▶ What is required
Pull the text lines from every entry below and reproduce them word for word, leaving the pictures out.

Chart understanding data

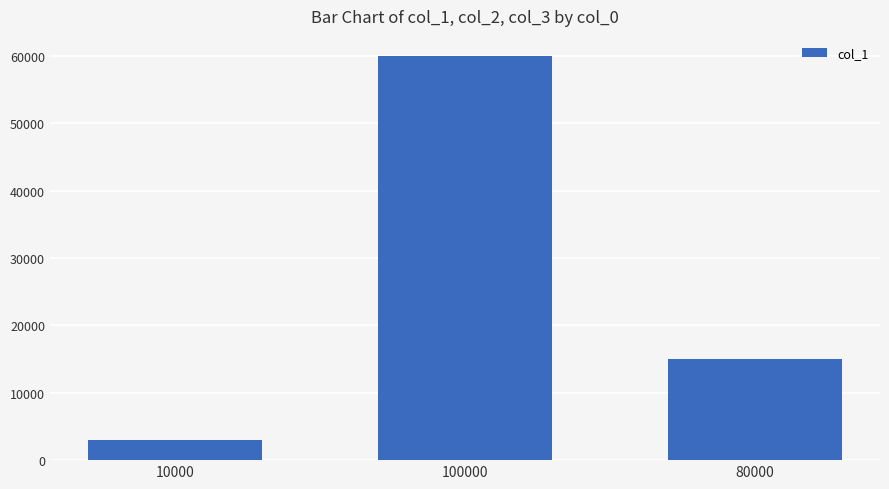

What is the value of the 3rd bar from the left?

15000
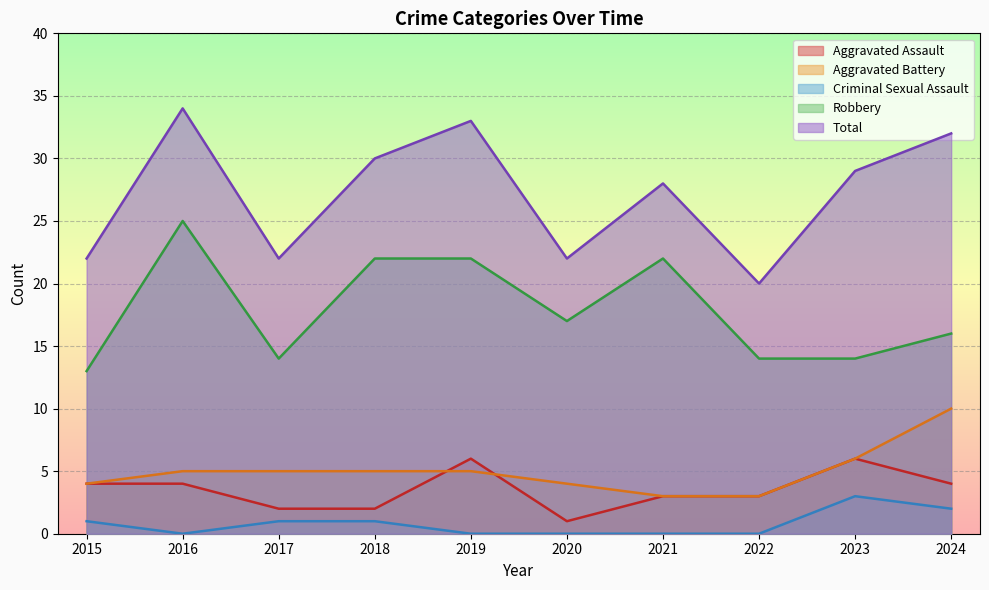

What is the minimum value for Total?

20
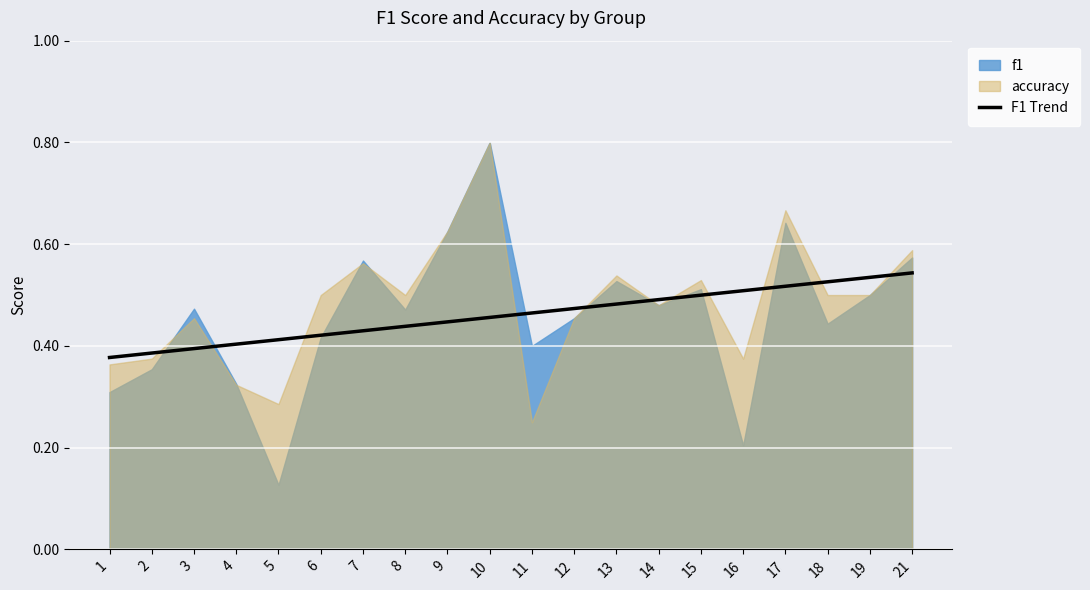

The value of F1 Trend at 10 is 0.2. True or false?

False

▶ Exercise result
What is the value of the 3rd bar from the left?

15000

What is the minimum value for Total?

20

The value of F1 Trend at 10 is 0.2. True or false?

False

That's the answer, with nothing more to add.